BEGIN Supplied data

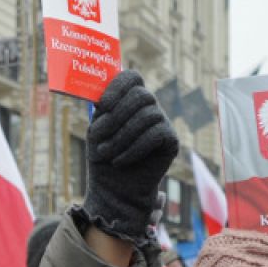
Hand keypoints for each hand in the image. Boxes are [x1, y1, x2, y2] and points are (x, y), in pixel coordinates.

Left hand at [82, 71, 178, 245]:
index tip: (101, 105)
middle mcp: (148, 107)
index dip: (118, 87)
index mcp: (128, 100)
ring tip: (106, 153)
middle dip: (116, 116)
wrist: (113, 189)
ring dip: (121, 137)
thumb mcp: (96, 130)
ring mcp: (162, 122)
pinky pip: (156, 134)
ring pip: (148, 116)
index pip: (131, 77)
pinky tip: (120, 161)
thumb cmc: (103, 157)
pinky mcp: (171, 140)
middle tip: (98, 137)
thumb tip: (98, 91)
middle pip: (141, 95)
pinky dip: (133, 149)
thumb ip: (101, 110)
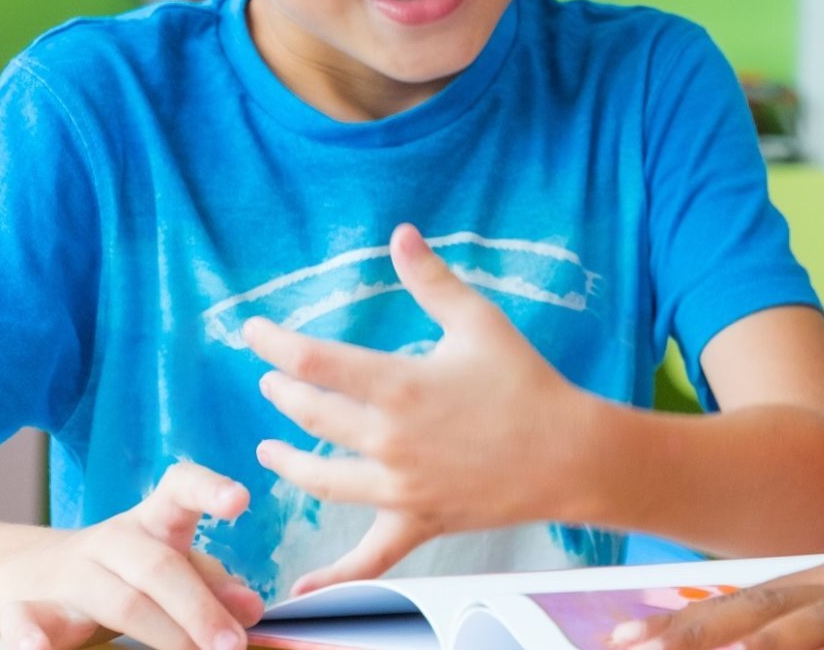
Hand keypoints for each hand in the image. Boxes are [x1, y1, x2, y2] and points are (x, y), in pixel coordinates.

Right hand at [0, 463, 264, 649]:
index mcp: (151, 522)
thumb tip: (251, 610)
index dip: (209, 489)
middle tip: (233, 644)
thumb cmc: (124, 573)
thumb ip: (211, 584)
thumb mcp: (171, 568)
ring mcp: (69, 576)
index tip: (240, 500)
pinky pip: (24, 620)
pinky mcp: (29, 610)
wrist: (27, 576)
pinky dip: (29, 637)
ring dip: (161, 630)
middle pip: (159, 566)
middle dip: (200, 607)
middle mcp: (110, 542)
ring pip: (117, 600)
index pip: (179, 489)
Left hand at [247, 224, 593, 591]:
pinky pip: (367, 558)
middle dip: (284, 394)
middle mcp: (389, 440)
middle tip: (272, 381)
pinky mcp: (417, 522)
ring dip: (287, 463)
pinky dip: (332, 576)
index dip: (274, 344)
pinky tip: (300, 590)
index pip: (314, 362)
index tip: (252, 332)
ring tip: (269, 452)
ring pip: (322, 479)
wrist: (571, 455)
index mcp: (399, 385)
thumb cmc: (527, 383)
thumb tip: (401, 233)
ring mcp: (400, 488)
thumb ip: (432, 280)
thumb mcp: (479, 321)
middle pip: (310, 416)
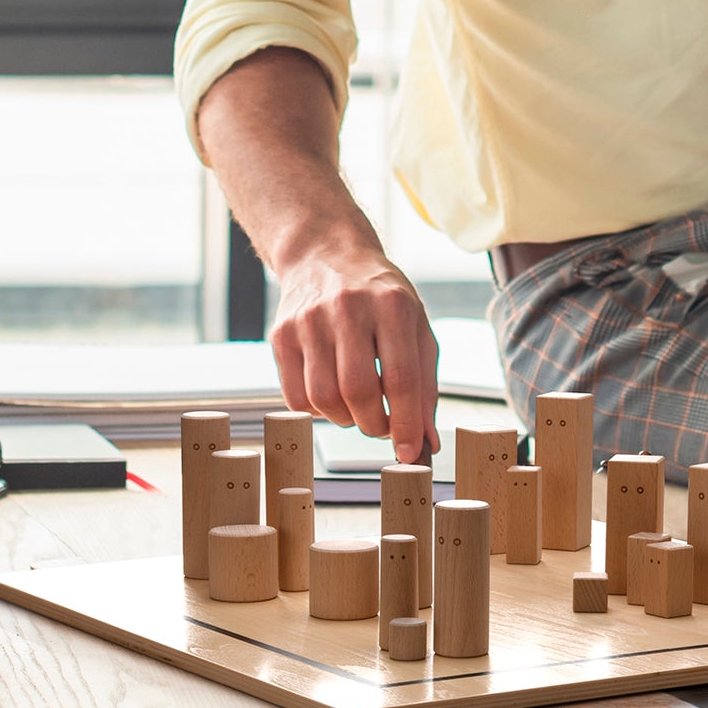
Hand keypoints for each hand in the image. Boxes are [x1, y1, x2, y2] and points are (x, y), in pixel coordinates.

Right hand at [268, 247, 438, 464]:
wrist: (326, 255)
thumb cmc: (380, 298)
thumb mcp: (415, 327)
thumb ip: (425, 384)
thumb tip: (425, 441)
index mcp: (392, 305)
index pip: (401, 377)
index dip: (406, 423)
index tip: (409, 453)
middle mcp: (348, 308)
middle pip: (359, 391)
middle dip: (374, 425)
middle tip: (382, 426)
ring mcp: (309, 320)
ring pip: (324, 399)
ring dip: (345, 419)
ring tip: (357, 406)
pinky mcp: (282, 334)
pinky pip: (295, 397)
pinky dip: (316, 410)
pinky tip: (330, 392)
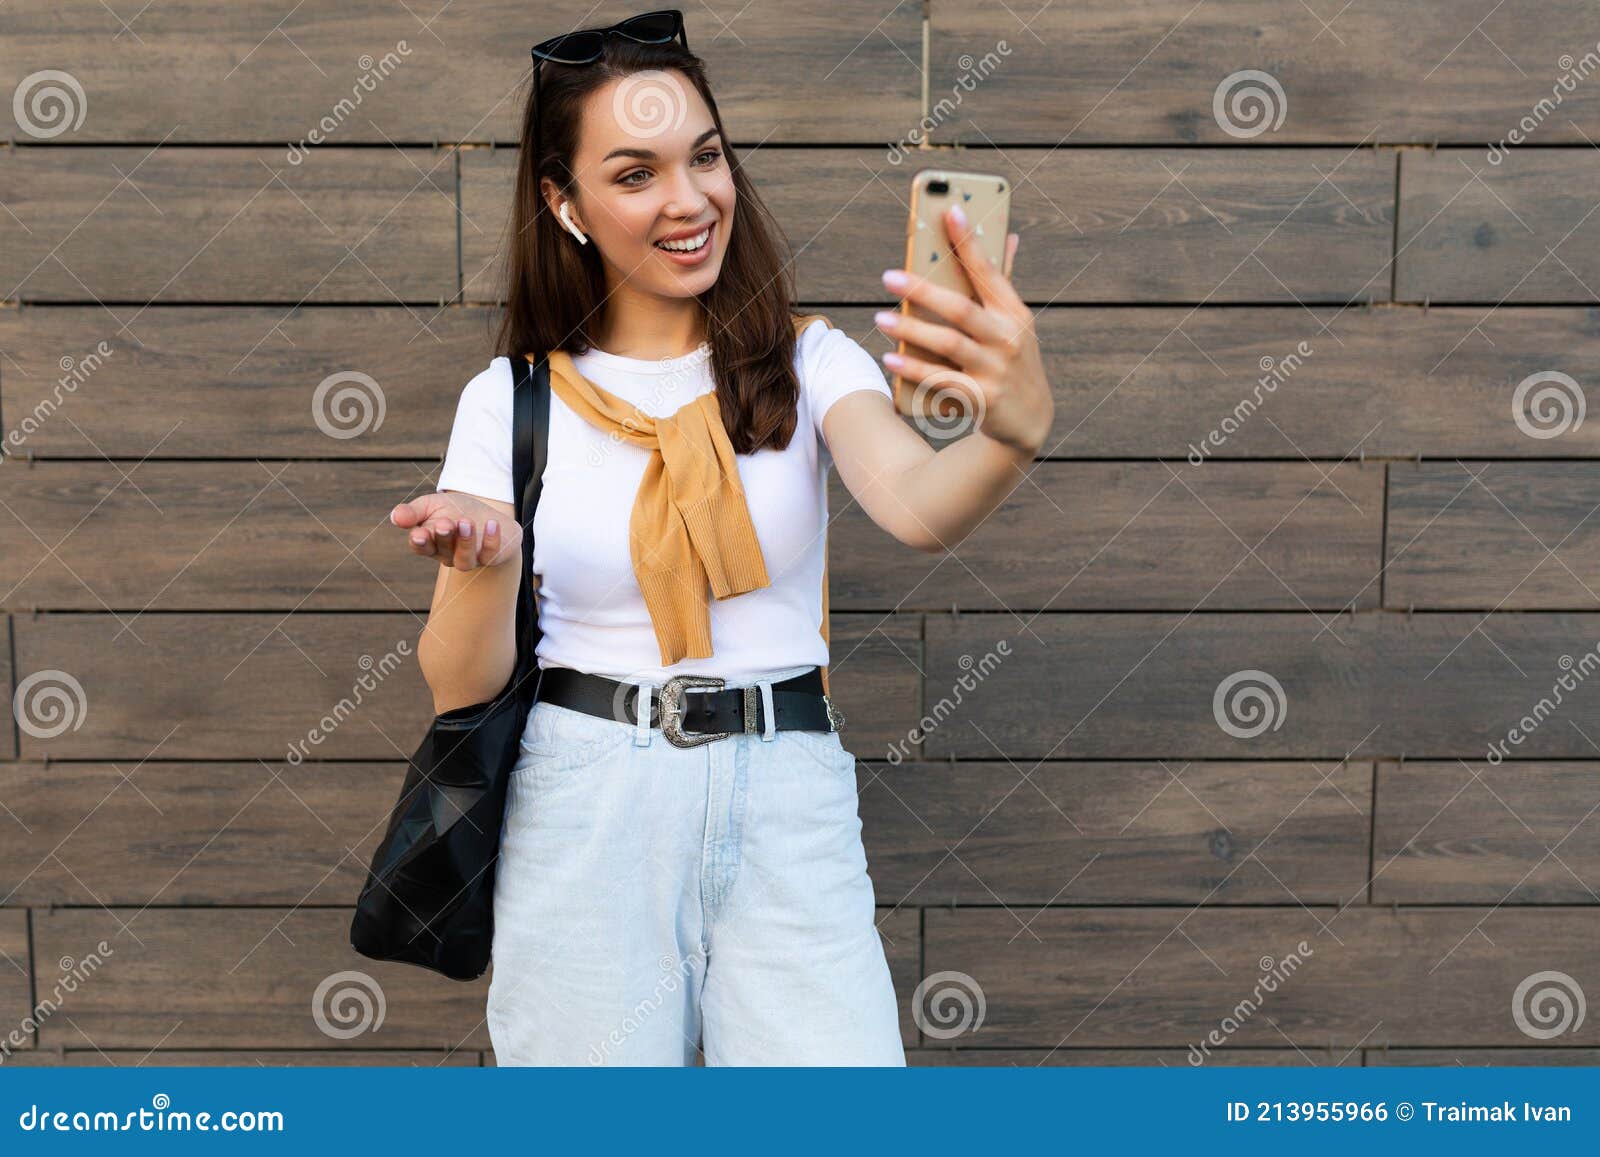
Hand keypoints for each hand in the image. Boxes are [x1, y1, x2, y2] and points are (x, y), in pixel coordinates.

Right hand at [391, 491, 520, 569]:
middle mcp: (448, 555)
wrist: (485, 514)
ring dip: (465, 542)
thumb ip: (413, 511)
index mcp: (430, 542)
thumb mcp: (432, 505)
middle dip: (443, 537)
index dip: (419, 542)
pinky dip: (491, 541)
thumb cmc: (454, 510)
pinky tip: (492, 524)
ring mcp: (469, 558)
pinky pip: (490, 554)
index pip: (420, 546)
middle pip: (442, 551)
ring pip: (464, 560)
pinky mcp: (490, 556)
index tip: (419, 533)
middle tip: (445, 523)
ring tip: (466, 522)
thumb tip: (396, 517)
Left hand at [877, 205, 1052, 454]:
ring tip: (879, 319)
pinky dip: (915, 369)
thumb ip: (1002, 283)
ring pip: (948, 344)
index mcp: (1013, 312)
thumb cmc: (1013, 360)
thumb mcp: (1016, 322)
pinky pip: (942, 380)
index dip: (969, 242)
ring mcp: (997, 369)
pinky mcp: (984, 398)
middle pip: (961, 309)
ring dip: (911, 330)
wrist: (1030, 420)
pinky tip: (891, 359)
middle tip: (888, 277)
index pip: (989, 271)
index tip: (949, 211)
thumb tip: (1008, 234)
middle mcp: (1008, 338)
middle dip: (923, 289)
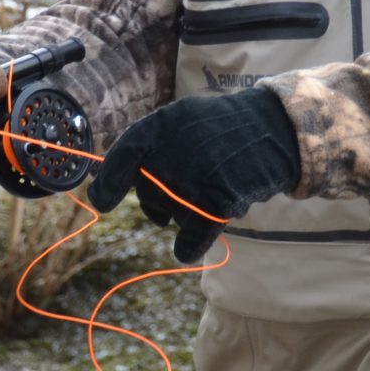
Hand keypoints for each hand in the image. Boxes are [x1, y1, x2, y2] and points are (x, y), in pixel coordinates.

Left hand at [84, 89, 302, 265]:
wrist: (268, 129)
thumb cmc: (218, 127)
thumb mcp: (177, 121)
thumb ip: (146, 147)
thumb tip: (106, 182)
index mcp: (152, 130)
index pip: (117, 163)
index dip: (105, 187)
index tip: (101, 203)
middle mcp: (164, 157)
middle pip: (147, 197)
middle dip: (163, 196)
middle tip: (194, 176)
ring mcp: (188, 182)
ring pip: (171, 216)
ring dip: (187, 211)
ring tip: (214, 182)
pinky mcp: (214, 205)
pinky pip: (189, 242)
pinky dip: (188, 248)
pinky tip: (186, 249)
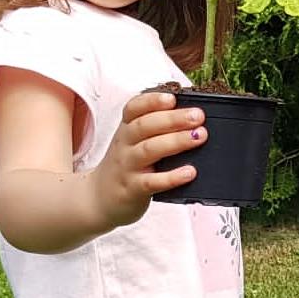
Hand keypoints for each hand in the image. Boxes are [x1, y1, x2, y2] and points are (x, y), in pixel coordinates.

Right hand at [90, 90, 205, 227]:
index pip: (134, 108)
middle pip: (145, 126)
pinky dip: (172, 177)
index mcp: (126, 129)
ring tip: (199, 136)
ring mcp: (128, 166)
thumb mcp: (133, 142)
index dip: (152, 101)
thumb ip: (156, 129)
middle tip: (198, 116)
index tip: (172, 97)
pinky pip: (152, 182)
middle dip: (174, 118)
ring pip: (149, 149)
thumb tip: (191, 117)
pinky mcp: (133, 189)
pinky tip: (190, 172)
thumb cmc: (126, 166)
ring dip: (176, 141)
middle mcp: (125, 144)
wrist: (99, 199)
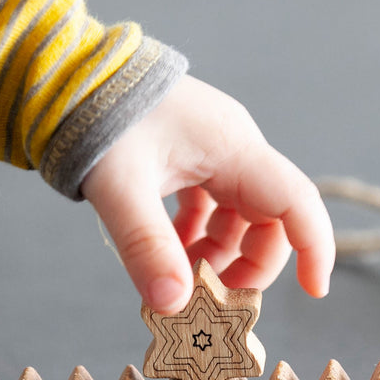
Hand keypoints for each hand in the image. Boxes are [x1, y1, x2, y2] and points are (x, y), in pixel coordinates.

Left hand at [81, 76, 333, 312]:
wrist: (66, 73)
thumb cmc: (97, 115)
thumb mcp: (120, 188)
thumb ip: (147, 248)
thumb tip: (172, 306)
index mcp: (233, 148)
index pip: (296, 202)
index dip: (314, 248)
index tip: (314, 292)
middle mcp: (232, 147)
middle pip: (268, 220)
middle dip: (245, 266)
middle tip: (209, 303)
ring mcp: (211, 150)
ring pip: (237, 218)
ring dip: (214, 255)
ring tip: (176, 282)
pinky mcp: (189, 155)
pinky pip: (209, 206)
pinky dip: (193, 237)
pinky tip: (164, 254)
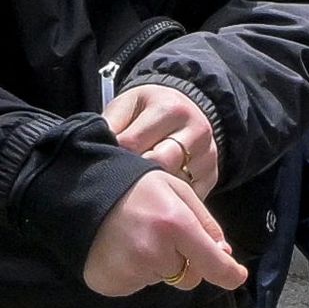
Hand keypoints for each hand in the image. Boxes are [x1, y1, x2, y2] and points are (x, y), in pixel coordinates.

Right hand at [80, 171, 246, 297]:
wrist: (79, 191)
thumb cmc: (134, 186)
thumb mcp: (176, 190)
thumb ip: (204, 222)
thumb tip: (224, 253)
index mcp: (175, 225)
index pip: (213, 263)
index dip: (229, 274)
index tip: (237, 276)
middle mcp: (155, 253)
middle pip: (188, 277)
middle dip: (184, 262)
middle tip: (163, 236)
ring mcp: (131, 271)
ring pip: (160, 279)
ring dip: (156, 265)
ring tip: (135, 237)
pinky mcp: (112, 284)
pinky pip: (136, 285)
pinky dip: (133, 272)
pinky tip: (120, 249)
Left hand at [100, 76, 220, 186]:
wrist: (185, 109)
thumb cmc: (148, 111)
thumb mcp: (126, 106)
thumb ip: (110, 125)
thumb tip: (96, 150)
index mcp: (170, 108)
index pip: (133, 143)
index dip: (114, 156)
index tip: (105, 163)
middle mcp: (195, 130)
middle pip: (158, 165)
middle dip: (134, 176)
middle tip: (118, 182)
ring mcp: (207, 155)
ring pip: (175, 185)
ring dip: (153, 191)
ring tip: (135, 191)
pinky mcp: (212, 176)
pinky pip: (189, 198)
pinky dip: (170, 201)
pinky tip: (155, 198)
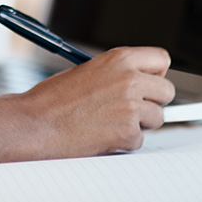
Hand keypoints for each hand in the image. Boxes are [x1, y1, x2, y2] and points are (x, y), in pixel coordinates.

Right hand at [0, 46, 174, 158]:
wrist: (35, 123)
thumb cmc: (52, 99)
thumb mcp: (88, 71)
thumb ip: (117, 74)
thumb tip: (140, 84)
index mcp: (119, 58)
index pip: (161, 59)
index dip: (155, 73)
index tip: (147, 83)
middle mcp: (129, 79)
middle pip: (166, 91)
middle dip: (152, 101)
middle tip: (132, 108)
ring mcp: (131, 106)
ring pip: (157, 118)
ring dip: (139, 124)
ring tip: (110, 122)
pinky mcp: (128, 132)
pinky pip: (139, 140)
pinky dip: (123, 142)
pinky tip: (101, 135)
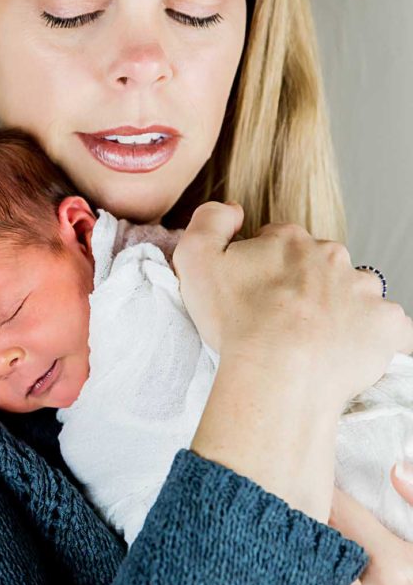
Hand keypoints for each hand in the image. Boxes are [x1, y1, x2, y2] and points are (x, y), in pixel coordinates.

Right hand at [172, 202, 412, 412]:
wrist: (276, 373)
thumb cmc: (236, 322)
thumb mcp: (195, 258)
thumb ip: (209, 220)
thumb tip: (233, 211)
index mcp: (291, 241)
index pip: (280, 245)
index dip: (265, 270)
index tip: (255, 297)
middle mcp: (333, 258)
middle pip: (320, 267)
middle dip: (306, 288)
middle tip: (282, 323)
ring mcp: (365, 292)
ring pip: (356, 294)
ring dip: (341, 310)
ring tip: (317, 342)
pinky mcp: (387, 326)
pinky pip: (389, 328)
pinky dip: (374, 337)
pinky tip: (351, 353)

END Supplied data

**Problem to solve:** From the first line of the listing above, repeat every line through the one holding "wrist: (113, 189)". Both ends count, and pictures stay out.

**Task solution:**
Hand keypoints for each hand in the image. Boxes are [x1, y1, x2, y2] and points are (x, y), in pixel coordinates.

Left hand at [82, 71, 178, 245]:
index tip: (101, 105)
middle mcp: (148, 107)
index dip: (118, 87)
index mcp: (128, 100)
ring tip: (106, 153)
middle dip: (116, 116)
wrist: (113, 189)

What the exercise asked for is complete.